*** FRAGMENT ***

Oficjalnie już Martin Smolinski zastąpi Grega Hancocka w cyklu Grand Prix 2020. FIM i BSI nie skorzystały z nadarzającej się okazji, by „uszczęśliwić” któregoś z bardziej utytułowanych rezerwowych. I bardzo słusznie.
Martin Smolinski, Mikkel Michelsen, Bartosz Smektała. To do dzisiejszego poranka nazwiska trzech pierwszych rezerwowych cyklu Grand Prix i jednocześnie lista głównych kandydatów do przejęcia stałej „dzikiej karty” po Gregu Hancocku. Były też propozycje bardziej absurdalne, jak Jason Crump, ale nad tym nikt z decydentów z pewnością nie pochylił się na poważnie.
Sporo było w ostatnich dniach głosów, by Amerykanina zastąpił nie pierwszy rezerwowy Smolinski, a Michelsen. Aktualny mistrz Europy jest jednocześnie ostatnim, który nie wywalczył automatycznego awansu do cyklu Grand Prix. Sam Duńczyk nie ukrywał niezadowolenia, a największe poparcie – i nic w tym dziwnego ani złego – znalazł wśród kibiców Motoru Lublin. Sytuacja z Hancockiem miała być okazją, by naprawić niesprawiedliwość wyrządzoną Michelsenowi.
Organizatorzy mistrzostw świata na taki krok się nie zdecydowali i wybrali Martina Smolinskiego. Choć właściwie każdy spodziewał się, że „dzika karta” powędruje do Niemca, komentarze są w sporej części negatywne. Oto wśród piętnastu najlepszych żużlowców świata nagle znalazł się facet, który w zeszłym roku w PGE Ekstralidze zdobył 6 punktów i 3 bonusy w 8 biegach, a na sezon 2020 w ogóle nie podpisał kontraktu w Polsce.
Kiepski pretendent do mistrzostwa świata? Być może. Ale Martin Smolinski to nie jest zawodnik, który „dziką kartę”, a wcześniej rolę rezerwowego znalazł w paczce chipsów. Stoją za nim konkretne argumenty, w tym także wyniki osiągnięte na torze, w eliminacjach do Grand Prix 2020.

*** WYKAZ ZAPISÓW ***

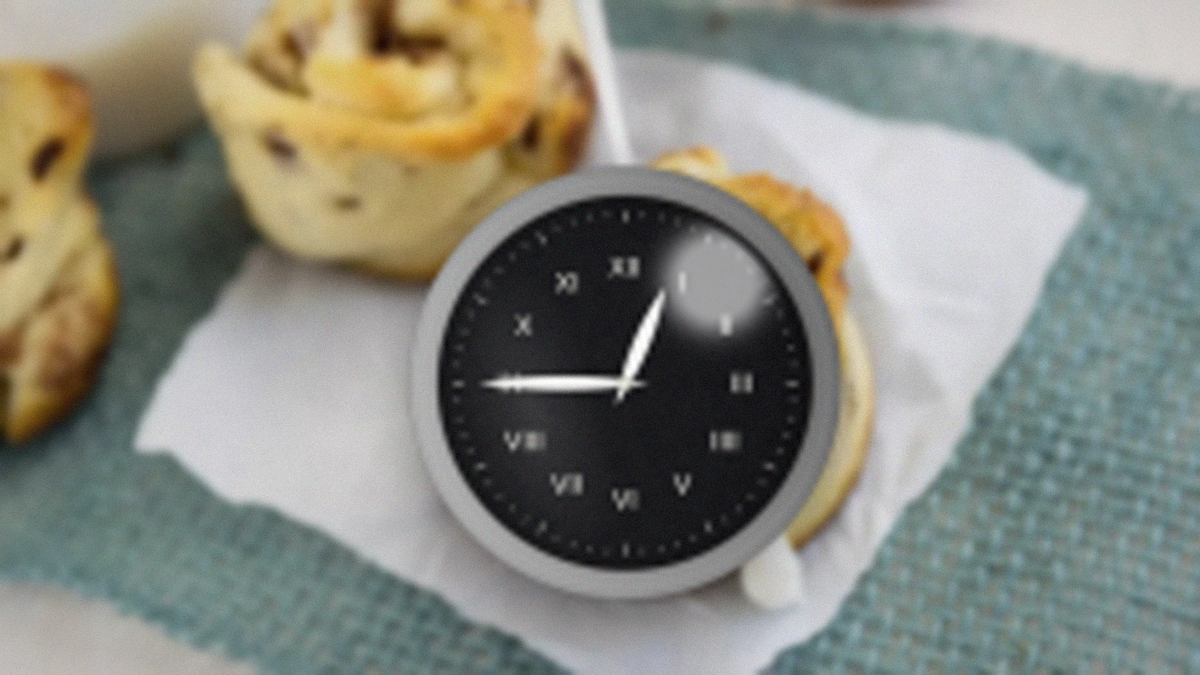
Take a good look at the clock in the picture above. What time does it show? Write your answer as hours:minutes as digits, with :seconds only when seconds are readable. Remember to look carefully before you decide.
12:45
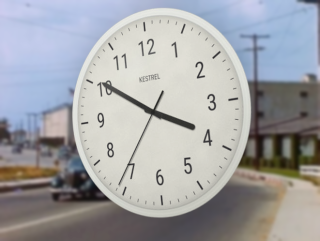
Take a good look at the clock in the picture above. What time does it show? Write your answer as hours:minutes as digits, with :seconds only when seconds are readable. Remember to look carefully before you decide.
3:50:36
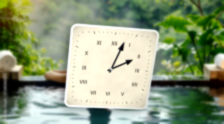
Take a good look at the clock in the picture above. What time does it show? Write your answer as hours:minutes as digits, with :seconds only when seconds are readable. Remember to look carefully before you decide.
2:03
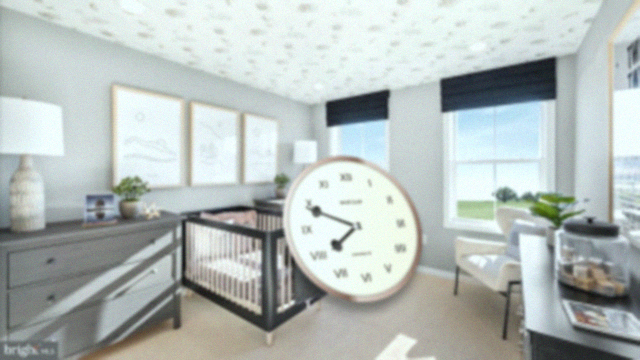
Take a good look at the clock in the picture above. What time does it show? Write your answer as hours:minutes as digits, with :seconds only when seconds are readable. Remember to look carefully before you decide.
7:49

***
*** WYKAZ ZAPISÓW ***

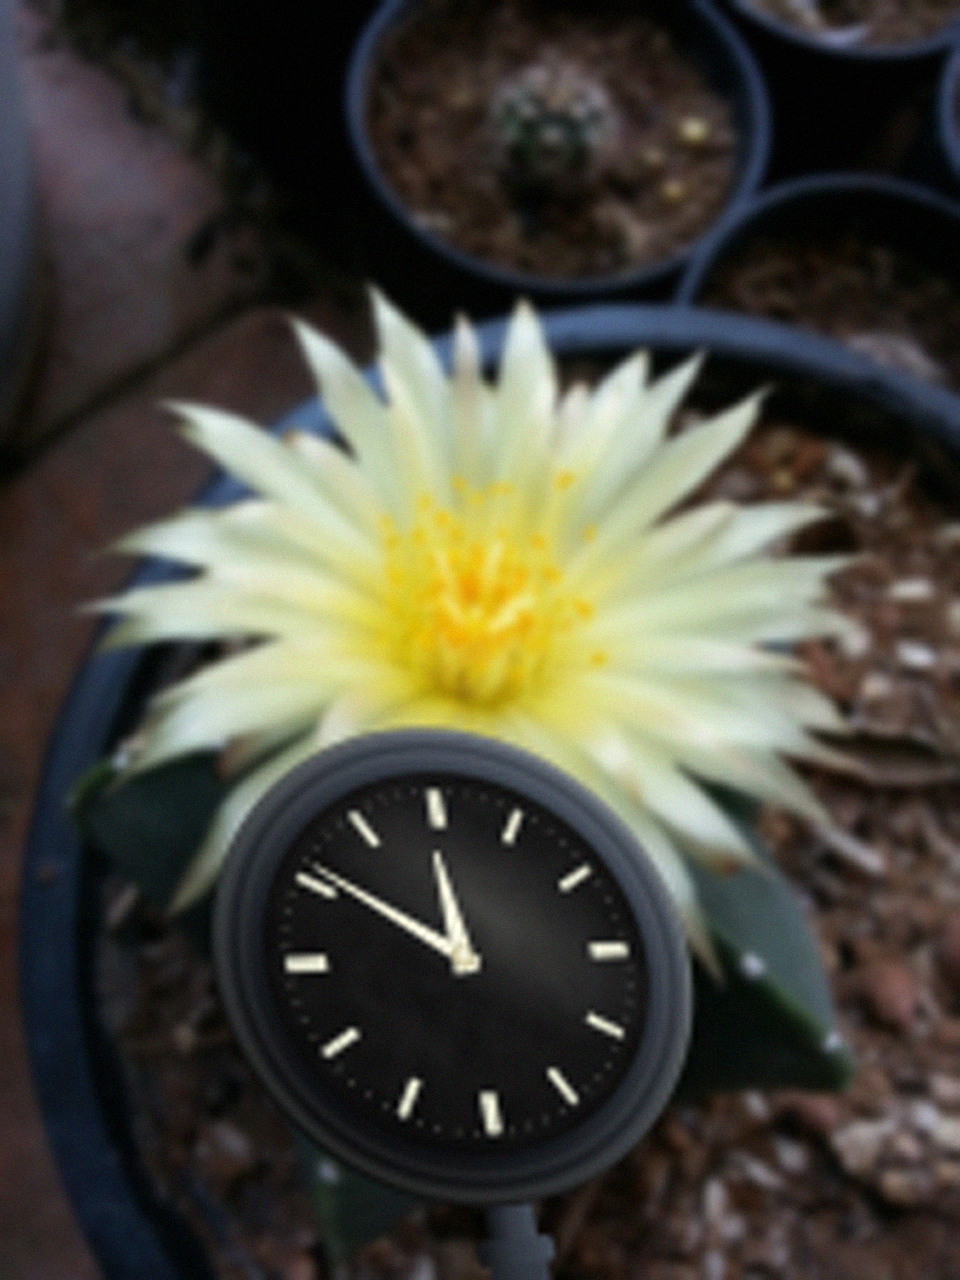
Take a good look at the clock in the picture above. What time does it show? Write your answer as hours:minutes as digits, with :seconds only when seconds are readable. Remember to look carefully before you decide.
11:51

***

→ ZADANIA DO WYKONANIA:
1. Podaj nazwiska trzech pierwszych rezerwowych cyklu Grand Prix wymienione we fragmencie.
2. Proszę przepisać z fragmentu odcinek od „Sporo było w” aż do „niesprawiedliwość wyrządzoną Michelsenowi.” włącznie.

→ LISTA ODPOWIEDZI:
1. Martin Smolinski, Mikkel Michelsen, Bartosz Smektała

2.
Sporo było w ostatnich dniach głosów, by Amerykanina zastąpił nie pierwszy rezerwowy Smolinski, a Michelsen. Aktualny mistrz Europy jest jednocześnie ostatnim, który nie wywalczył automatycznego awansu do cyklu Grand Prix. Sam Duńczyk nie ukrywał niezadowolenia, a największe poparcie – i nic w tym dziwnego ani złego – znalazł wśród kibiców Motoru Lublin. Sytuacja z Hancockiem miała być okazją, by naprawić niesprawiedliwość wyrządzoną Michelsenowi.